"It is startling that months into the worst public health crisis our City has ever faced, the de Blasio administration is undertaking a bureaucratic reshuffling that creates new and unnecessary obstacles for the critical, complicated and sensitive work of contact tracing.
New York City has the best health department in the nation, and possibly the world. The Department of Health & Mental Hygiene (DOHMH) has vast experience in infectious disease outbreaks and contact tracing. The move to strip it of the leadership of this critical program defies explanation and raises many practical concerns.
The DOHMH has conducted contact tracing in many outbreaks and epidemics, from tuberculosis and venereal diseases in the 1930s, to more recently HIV/AIDS, Ebola, Hepatitis, and, thus far, COVID-19.
This move has already and will continue to complicate hiring and contracting going forward by taking these functions out of the Fund for Public Health, a DOHMH affiliated non-profit which has efficiently handled the role of hiring to this point.

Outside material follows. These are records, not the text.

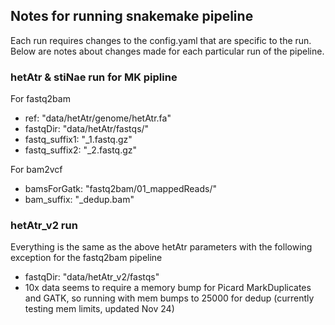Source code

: ## Notes for running snakemake pipeline ##

Each run requires changes to the config.yaml that are specific to the run. Below are notes about changes made for each particular run of the pipeline. 

### hetAtr & stiNae run for MK pipline ###
For fastq2bam
- ref: "data/hetAtr/genome/hetAtr.fa"
- fastqDir: "data/hetAtr/fastqs/" 
- fastq_suffix1: "_1.fastq.gz"
- fastq_suffix2: "_2.fastq.gz"

For bam2vcf
- bamsForGatk: "fastq2bam/01_mappedReads/"
- bam_suffix: "_dedup.bam"

### hetAtr_v2 run ###
Everything is the same as the above hetAtr parameters with the following exception for the fastq2bam pipeline
- fastqDir: "data/hetAtr_v2/fastqs" 
- 10x data seems to require a memory bump for Picard MarkDuplicates and GATK, so running with mem bumps to 25000 for dedup (currently testing mem limits, updated Nov 24)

NYC Health + Hospitals (H+H) is a world-class hospital system with superb leadership. It has many strengths that will play a crucial role in contact tracing, including its public testing sites, 311 telehealth program, and the simple fact that it is the first point of contact for many patients, especially our communities of color. However, H+H's primary responsibility must always be patient care, particularly at a time when our public hospitals are under great strain and on the lookout for another surge in COVID-19 cases.
That is why there is no doubt that DOHMH should be the lead here. This is what the agency is built for and its expertise and a century and a half of experience in contact tracing cannot be duplicated.
We call on Mayor de Blasio to reconsider this decision and to ensure that the vital work of contact tracing is under the unified leadership of our world-class health department."
EDITOR'S NOTE:
On March 5th at a Mayoral press conference we asked if dogs, cats, mice and rats could catch and transmit COVID-19. The answer received from a Deputy Commissioner of the NYC Department of Health was that the NYCDOH didn't think, but was worried about cat hair shedding. There was no answer to mice and rats.
We now know that cats can catch COVID-19, and that they can transmit it to other cats, but there is no evidence yet if it can be transmitted to humans. There still is no answer as to mice and rats which are most found in the areas where the highest number of COVID-19 cases and deaths are found.